The actual machines in use at Country Crossing are identical to electric bingo machines used on Indian land; those machines survived lengthy challenges that sought to determine that they were not Class 2 devices, which would be allowed in the state because of the existence of parimutuel betting at dog tracks in the state, or Class 3 devices, such as casino-type slot machines, which are prohibited.

The Eagle’s editorial board believes that the devices in use at Country Crossing are legal under existing law and that the facility should be allowed to operate without fear of armed raids based on questionable authority. It’s not a matter of what members of the editorial board think of gambling, it’s how the members interpret the law.

There is a measure of truth to the belief that tax revenue from a gambling operation is a panacea for governmental economic woes. A look at Macon County, which over time has grown almost exclusively reliant on the taxation and largesse of VictoryLand for its revenue stream, confirms this notion.

It is, indeed, a slippery slope. It’s also a debate better held in the future.

***

Our concern today is that a development built with an investment of more than $80 million, employing more than 1,000 workers and abiding by the regulations and laws of the land now sits idle because Bob Riley suddenly decided, after all these years, that electronic bingo is an illegal enterprise, and, under murky and questionable legal authority, has spent untold amounts of public funds to shutter these legal businesses.
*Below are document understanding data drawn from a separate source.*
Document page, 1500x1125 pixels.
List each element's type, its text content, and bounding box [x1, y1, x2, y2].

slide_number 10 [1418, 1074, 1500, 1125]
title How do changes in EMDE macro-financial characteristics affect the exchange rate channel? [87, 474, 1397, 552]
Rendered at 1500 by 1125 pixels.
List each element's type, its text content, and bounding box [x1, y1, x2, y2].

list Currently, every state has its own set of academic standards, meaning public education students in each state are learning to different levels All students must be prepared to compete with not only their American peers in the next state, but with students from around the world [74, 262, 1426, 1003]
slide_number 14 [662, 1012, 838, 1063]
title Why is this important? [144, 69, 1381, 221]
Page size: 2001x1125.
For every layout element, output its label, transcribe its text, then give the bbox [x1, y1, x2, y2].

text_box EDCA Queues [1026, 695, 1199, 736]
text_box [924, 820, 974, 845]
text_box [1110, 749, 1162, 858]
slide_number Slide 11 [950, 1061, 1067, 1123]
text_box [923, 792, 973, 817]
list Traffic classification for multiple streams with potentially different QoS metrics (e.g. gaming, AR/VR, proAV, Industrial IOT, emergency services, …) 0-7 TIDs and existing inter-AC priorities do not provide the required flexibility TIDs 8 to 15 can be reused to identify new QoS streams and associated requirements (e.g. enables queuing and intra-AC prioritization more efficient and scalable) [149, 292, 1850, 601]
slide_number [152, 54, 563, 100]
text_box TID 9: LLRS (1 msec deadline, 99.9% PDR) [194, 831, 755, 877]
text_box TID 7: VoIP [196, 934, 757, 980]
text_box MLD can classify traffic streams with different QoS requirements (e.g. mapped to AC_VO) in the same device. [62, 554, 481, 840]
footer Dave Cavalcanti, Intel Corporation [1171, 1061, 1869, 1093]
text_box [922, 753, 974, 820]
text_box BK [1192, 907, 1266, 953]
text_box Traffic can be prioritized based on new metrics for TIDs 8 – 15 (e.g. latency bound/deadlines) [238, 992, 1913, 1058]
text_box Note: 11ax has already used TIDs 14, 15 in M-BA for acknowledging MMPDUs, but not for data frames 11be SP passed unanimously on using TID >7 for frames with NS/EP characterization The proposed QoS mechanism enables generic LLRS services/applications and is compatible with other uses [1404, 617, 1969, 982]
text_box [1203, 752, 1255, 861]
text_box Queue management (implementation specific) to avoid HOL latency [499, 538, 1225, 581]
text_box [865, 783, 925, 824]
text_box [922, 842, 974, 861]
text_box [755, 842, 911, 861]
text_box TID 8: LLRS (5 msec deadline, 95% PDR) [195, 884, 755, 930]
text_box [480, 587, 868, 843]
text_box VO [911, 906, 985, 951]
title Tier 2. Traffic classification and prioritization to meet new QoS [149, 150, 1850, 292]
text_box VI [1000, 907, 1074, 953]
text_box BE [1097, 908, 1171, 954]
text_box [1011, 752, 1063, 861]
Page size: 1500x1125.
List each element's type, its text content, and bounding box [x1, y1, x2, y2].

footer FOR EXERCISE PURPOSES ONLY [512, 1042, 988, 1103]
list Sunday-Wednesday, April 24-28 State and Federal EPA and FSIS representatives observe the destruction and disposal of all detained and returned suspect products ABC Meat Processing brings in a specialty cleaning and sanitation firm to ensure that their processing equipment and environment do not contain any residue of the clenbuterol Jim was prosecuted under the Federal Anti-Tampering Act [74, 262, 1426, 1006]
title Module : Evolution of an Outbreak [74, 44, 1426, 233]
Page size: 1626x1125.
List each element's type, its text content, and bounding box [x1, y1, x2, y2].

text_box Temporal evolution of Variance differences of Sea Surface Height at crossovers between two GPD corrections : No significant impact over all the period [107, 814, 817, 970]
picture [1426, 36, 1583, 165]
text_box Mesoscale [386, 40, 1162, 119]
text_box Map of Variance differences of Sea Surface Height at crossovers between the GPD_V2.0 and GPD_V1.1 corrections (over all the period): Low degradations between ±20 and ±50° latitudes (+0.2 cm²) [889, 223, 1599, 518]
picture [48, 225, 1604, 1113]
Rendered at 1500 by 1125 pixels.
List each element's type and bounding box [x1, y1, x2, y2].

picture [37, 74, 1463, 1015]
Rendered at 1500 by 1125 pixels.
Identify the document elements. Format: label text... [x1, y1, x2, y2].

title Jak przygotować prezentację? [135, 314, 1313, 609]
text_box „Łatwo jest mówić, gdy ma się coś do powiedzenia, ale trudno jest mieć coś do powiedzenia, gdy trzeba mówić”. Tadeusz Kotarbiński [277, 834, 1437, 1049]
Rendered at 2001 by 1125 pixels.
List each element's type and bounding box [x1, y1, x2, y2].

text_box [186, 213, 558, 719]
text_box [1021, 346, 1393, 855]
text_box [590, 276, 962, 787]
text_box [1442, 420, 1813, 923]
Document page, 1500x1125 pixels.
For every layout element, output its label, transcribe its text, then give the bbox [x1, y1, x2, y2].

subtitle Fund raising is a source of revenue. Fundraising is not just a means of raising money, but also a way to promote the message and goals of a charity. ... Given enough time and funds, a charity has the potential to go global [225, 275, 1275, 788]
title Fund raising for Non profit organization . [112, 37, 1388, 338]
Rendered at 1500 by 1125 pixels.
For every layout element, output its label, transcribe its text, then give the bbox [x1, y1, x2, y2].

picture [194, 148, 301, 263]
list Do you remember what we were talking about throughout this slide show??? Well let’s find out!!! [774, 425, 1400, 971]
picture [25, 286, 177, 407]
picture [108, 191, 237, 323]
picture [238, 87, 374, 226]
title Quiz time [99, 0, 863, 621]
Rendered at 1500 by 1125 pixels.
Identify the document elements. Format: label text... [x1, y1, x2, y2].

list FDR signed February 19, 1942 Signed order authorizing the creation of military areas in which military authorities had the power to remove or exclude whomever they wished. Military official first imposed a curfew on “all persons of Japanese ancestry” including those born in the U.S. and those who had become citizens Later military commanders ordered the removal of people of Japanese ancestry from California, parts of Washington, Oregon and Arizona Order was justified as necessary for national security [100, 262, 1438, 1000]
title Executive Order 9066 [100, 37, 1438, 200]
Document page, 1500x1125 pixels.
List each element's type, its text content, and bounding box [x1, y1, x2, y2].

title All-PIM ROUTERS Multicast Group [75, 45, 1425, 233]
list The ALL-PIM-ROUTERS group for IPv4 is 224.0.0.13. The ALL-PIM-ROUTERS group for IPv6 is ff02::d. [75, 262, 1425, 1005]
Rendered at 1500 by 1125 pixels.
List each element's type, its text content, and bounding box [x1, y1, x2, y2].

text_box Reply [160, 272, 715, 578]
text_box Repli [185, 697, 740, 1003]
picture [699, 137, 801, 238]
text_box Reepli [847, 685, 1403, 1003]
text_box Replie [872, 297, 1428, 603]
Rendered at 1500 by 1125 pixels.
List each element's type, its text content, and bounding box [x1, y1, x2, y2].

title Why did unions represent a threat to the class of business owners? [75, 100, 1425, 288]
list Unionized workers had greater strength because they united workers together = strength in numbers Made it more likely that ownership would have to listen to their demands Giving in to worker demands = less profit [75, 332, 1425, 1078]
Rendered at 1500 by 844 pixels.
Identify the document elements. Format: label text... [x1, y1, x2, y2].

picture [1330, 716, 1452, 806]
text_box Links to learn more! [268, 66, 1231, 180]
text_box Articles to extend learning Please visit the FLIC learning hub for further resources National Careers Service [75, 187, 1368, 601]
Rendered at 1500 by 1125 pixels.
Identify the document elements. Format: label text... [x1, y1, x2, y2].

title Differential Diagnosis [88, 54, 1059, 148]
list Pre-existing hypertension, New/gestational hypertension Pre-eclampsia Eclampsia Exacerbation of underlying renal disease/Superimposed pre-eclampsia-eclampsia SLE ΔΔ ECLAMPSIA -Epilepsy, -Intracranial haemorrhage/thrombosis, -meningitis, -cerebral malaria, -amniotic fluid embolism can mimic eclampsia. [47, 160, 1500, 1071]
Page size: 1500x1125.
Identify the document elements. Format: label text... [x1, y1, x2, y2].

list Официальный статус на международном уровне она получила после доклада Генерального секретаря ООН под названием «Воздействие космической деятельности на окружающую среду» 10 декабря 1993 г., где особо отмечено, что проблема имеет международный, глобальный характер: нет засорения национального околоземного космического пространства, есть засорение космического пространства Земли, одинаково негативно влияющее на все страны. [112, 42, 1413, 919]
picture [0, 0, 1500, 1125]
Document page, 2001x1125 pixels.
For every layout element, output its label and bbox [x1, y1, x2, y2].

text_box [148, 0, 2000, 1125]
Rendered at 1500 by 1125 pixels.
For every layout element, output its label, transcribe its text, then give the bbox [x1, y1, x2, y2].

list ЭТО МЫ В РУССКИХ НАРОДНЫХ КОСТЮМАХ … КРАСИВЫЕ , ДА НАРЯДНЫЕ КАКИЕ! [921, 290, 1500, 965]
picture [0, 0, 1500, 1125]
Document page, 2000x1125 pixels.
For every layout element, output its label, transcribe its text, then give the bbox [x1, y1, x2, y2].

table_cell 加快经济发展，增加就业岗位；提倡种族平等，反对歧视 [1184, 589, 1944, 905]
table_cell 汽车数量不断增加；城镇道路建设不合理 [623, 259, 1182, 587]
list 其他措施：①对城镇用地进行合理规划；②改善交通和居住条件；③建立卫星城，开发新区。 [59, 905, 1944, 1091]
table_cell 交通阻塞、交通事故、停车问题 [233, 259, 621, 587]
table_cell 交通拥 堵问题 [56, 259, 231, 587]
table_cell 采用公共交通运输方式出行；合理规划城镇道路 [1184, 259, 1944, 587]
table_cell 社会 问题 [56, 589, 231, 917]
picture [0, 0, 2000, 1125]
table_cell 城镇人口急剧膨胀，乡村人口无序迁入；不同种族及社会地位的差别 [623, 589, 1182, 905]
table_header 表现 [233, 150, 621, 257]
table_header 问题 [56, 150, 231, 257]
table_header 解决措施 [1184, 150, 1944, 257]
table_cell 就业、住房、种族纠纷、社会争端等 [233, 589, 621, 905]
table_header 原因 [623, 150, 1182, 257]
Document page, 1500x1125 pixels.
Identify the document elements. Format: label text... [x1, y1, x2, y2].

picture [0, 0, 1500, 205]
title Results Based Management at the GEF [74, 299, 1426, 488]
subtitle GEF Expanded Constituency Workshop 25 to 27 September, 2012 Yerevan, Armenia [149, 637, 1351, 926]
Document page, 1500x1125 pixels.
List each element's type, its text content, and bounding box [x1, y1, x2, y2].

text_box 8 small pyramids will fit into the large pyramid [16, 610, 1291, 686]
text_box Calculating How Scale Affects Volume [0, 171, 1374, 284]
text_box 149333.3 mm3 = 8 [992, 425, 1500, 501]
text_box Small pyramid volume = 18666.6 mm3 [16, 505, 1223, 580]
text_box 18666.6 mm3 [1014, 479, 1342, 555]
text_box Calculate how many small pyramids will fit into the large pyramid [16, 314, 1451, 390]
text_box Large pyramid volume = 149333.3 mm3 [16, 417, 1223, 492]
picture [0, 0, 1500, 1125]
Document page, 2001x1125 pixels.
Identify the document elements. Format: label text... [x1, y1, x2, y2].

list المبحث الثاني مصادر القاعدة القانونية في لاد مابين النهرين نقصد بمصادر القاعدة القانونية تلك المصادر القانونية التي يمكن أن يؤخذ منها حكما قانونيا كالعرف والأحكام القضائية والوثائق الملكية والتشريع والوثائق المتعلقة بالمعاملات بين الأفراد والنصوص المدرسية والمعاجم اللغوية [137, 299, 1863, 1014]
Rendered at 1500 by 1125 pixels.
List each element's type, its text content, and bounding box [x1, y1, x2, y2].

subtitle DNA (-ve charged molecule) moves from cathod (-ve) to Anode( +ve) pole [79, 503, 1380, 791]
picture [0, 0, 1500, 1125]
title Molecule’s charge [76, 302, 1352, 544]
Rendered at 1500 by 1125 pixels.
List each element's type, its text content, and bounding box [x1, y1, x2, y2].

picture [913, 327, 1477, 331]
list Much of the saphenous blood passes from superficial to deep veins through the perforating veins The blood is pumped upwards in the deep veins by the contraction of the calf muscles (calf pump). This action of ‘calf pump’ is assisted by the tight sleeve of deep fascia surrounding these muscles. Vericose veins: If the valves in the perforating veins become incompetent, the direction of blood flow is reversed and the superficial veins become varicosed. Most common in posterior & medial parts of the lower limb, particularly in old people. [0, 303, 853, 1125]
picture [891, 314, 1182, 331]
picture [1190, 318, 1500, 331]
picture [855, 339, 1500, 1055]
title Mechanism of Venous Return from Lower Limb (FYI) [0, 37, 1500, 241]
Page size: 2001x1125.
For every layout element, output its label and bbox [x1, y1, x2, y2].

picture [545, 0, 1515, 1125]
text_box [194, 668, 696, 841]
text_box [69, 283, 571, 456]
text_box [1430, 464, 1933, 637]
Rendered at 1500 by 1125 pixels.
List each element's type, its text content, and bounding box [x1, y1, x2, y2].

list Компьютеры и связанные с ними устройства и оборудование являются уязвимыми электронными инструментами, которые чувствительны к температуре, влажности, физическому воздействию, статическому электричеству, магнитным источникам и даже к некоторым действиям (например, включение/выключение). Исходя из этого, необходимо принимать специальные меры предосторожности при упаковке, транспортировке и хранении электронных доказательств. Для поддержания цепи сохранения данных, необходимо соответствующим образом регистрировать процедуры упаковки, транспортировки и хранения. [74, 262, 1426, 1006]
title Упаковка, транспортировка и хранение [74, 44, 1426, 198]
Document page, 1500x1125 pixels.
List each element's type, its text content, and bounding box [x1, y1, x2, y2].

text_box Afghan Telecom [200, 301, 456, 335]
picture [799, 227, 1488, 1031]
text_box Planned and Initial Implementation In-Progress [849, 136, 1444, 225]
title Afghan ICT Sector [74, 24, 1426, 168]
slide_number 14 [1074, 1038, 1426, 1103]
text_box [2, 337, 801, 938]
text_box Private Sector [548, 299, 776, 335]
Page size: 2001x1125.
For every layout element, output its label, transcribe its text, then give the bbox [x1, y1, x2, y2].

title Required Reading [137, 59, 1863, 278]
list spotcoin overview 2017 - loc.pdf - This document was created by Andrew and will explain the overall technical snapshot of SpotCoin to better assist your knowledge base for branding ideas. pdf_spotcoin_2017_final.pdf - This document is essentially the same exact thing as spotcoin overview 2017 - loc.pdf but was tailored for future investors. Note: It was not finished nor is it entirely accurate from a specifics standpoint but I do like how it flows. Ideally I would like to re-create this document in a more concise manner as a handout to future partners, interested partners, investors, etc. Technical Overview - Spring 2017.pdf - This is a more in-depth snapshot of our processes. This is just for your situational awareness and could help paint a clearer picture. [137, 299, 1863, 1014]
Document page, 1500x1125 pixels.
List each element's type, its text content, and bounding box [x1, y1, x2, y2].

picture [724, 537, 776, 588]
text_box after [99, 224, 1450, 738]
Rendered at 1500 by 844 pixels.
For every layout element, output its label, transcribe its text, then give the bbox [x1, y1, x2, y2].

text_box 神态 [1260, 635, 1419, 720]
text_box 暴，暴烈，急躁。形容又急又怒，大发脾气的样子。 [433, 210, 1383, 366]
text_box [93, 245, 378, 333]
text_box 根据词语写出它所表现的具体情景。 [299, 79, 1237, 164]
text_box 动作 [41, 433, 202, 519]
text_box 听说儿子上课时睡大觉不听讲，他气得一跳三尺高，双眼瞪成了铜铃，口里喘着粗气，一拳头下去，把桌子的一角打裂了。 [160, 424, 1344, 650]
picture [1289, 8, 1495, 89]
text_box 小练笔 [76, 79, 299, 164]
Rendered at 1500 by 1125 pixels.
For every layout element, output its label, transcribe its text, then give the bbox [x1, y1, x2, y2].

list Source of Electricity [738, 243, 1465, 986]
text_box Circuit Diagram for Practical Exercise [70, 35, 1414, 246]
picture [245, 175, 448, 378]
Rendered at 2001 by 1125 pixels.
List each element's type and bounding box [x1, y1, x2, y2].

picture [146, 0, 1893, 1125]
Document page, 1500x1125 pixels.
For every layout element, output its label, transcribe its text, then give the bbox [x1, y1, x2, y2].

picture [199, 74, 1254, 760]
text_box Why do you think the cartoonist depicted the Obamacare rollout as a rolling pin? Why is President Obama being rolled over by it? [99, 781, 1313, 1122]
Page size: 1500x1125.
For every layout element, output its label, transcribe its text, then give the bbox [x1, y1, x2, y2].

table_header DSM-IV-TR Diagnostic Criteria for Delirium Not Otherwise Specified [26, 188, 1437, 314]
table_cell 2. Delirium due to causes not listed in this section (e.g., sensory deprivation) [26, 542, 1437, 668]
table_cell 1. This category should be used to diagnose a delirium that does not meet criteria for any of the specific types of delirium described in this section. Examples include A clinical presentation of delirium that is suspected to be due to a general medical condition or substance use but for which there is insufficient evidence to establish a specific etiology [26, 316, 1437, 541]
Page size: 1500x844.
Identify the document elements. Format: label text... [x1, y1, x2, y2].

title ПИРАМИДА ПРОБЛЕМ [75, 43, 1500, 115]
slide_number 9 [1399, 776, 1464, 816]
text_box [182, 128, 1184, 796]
Meanwhile, electronic bingo thrives at Greenetrack in Eutaw, operating around the clock every day of the week, without threat of raid from the governor’s task force.

That underscores our point. There’s simply no rhyme or reason to the governor’s campaign. It appears to be less an issue of gambling than a matter of control.

The Dothan Eagle defends a legal business that employed more than 1,000 people and brought revenue to public coffers.

Whether that sort of business should be legal is a whole different argument.